The judge rejected requests from plaintiffs Planned Parenthood and a Duke Health doctor, supported by Stein, to block other new abortion restrictions. Eagles cited the impact of amendments Gov. Roy Cooper signed into law Thursday. She also noted additional stipulations legislative leaders agreed to make Thursday.
The one section targeted by Eagles’ order involved the new law’s “intrauterine location and documentation provision.” Supporters and critics of the law had addressed the issue during Wednesday’s hearing in Eagles’ Greensboro courtroom.
“Failing to comply with the intrauterine documentation requirement may carry the possibility of criminal penalties,” the judge wrote. “If the failure to so document the existence of an intrauterine pregnancy makes the medical abortion unlawful, as the intervenors appeared to contend at the hearing, then the physician’s actions are not excepted from the fetal homicide statute. … This warrants a strict standard of review for vagueness.”
“The plaintiffs are likely to succeed on their claim that the intrauterine documentation requirement as amended is unconstitutionally vague,” Eagles wrote. “If the pregnancy is in early stages and the physician cannot document the existence of an intrauterine pregnancy, then the physician cannot comply with this requirement.”
The judge rejected requests to block any other part of the amended law.
The Planned Parenthood suit challenges a provision requiring hospitalization for surgical abortions performed after 12 weeks of pregnancy.

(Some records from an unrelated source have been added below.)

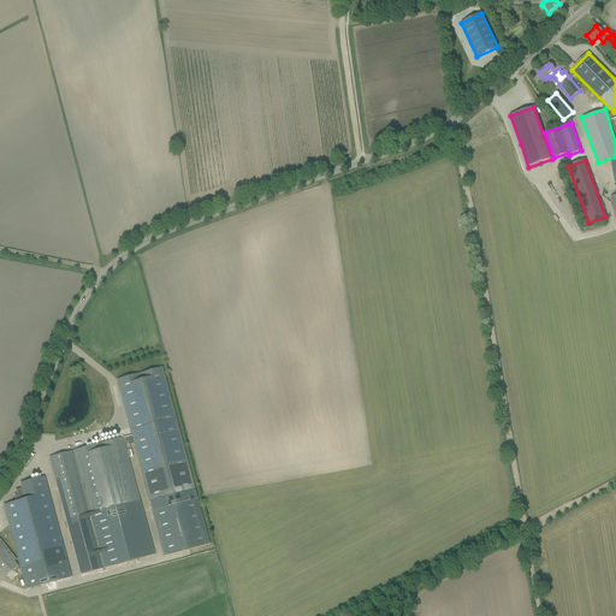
[(161,367),(117,380),(131,436),(123,438),(124,440),(125,440),(126,445),(134,444),(149,503),(161,499),(163,504),(184,498),(183,493),(195,491),(161,367)]
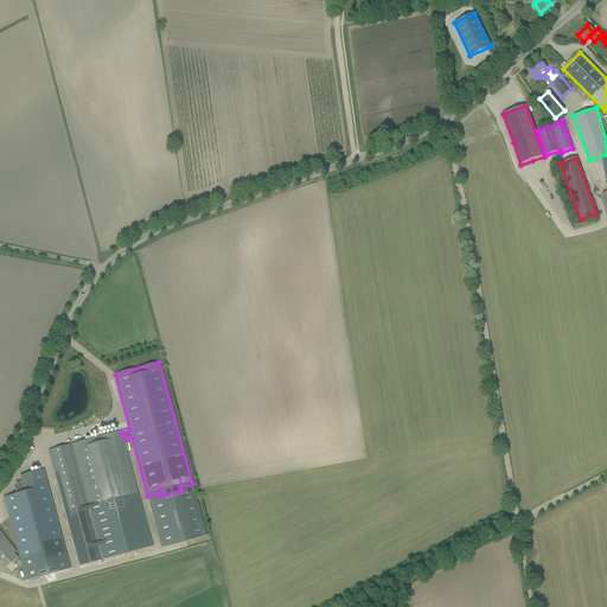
[(121,432),(49,451),(65,513),(106,502),(107,506),(119,503),(117,499),(138,493),(122,434),(121,432)]
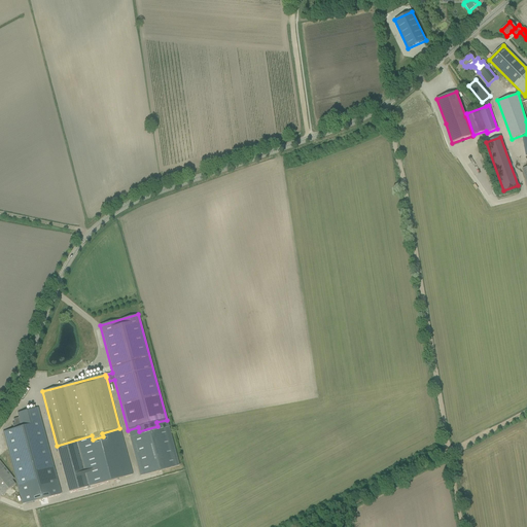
[(13,429),(3,432),(23,504),(61,494),(38,408),(18,413),(19,418),(13,419),(14,423),(12,423),(13,429)]
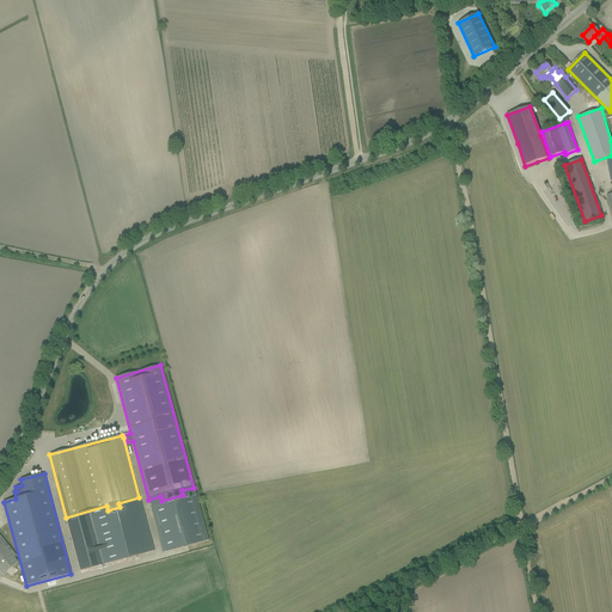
[(160,496),(148,500),(163,552),(208,540),(194,488),(182,490),(183,495),(161,501),(160,496)]
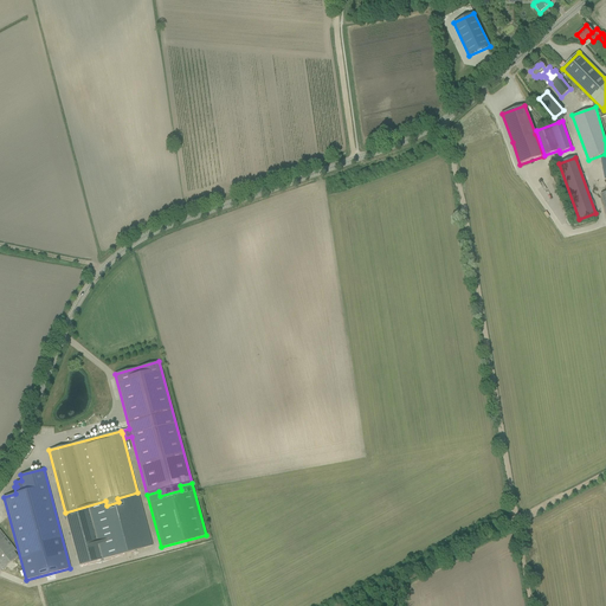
[(105,501),(65,513),(79,565),(152,546),(137,492),(117,498),(118,502),(107,505),(105,501)]
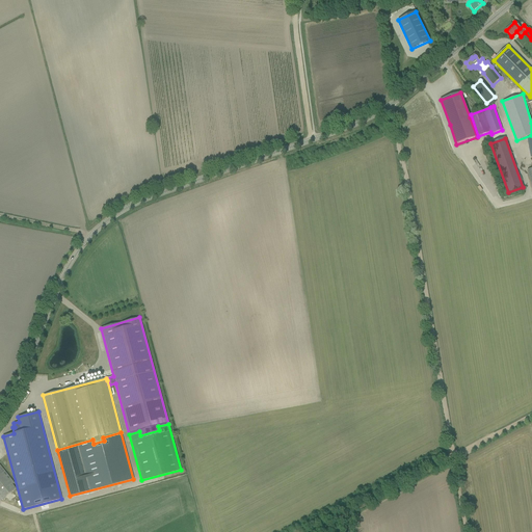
[(0,499),(0,501),(16,488),(12,484),(14,483),(0,466),(0,499)]
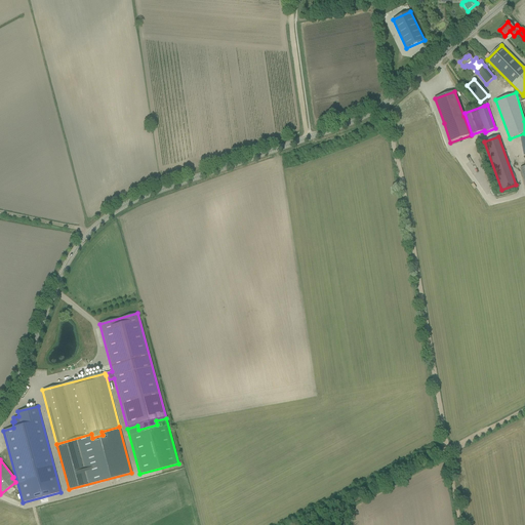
All buildings are outlined.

Eagles agreed with parties in the case that the challenged provision takes effect on Oct. 1. “Therefore, an immediate temporary restraining order is unnecessary,” Eagles wrote. “The plaintiffs’ challenges to the hospitalization requirement can be heard after full briefing on the motion for a preliminary injunction.”
Eagles agreed with plaintiffs that a ban on advising women about out-of-state abortions would violate the First Amendment. But she cited amended language and Thursday’s stipulation that nothing in the law would “impose civil, criminal, or professional liability on an individual who advises, procures, causes, or otherwise assists someone in obtaining a lawful out-of-state abortion.”
“The Court agrees with this construction,” Eagles wrote. “So construed, the ambiguities and First Amendment issues raised by the plaintiffs are unlikely to rise to an unconstitutional level and a temporary restraining order is not necessary at this stage.”
The judge explained that “many of the inconsistencies and ambiguities identified by the plaintiffs in the original Act have been resolved by the amendments” Cooper signed into law.
“1. It is not fetal homicide to perform a lawful abortion under the Act;
2. Providers are not required to verify that the gestational age is less than 70 days for a medical abortion to be lawful;
3. There is a medical emergency exception to the 72-hour mandate, and the 72 hours do not restart if the name of the physician who will perform the abortion is not known or changes;
4. Providers are not required to inform the patient whether insurance will cover the abortion; and
5. Providers are not required to file complete reports for minors within three days.”
“The amendments are likely to moot the plaintiffs’ vagueness challenges to the provisions in the original Act directed to these matters,” Eagles wrote. “Because the plaintiffs are no longer likely to be successful on the claims based on the original language of the Act, the motion for a temporary restraining order as to these provisions will be denied.”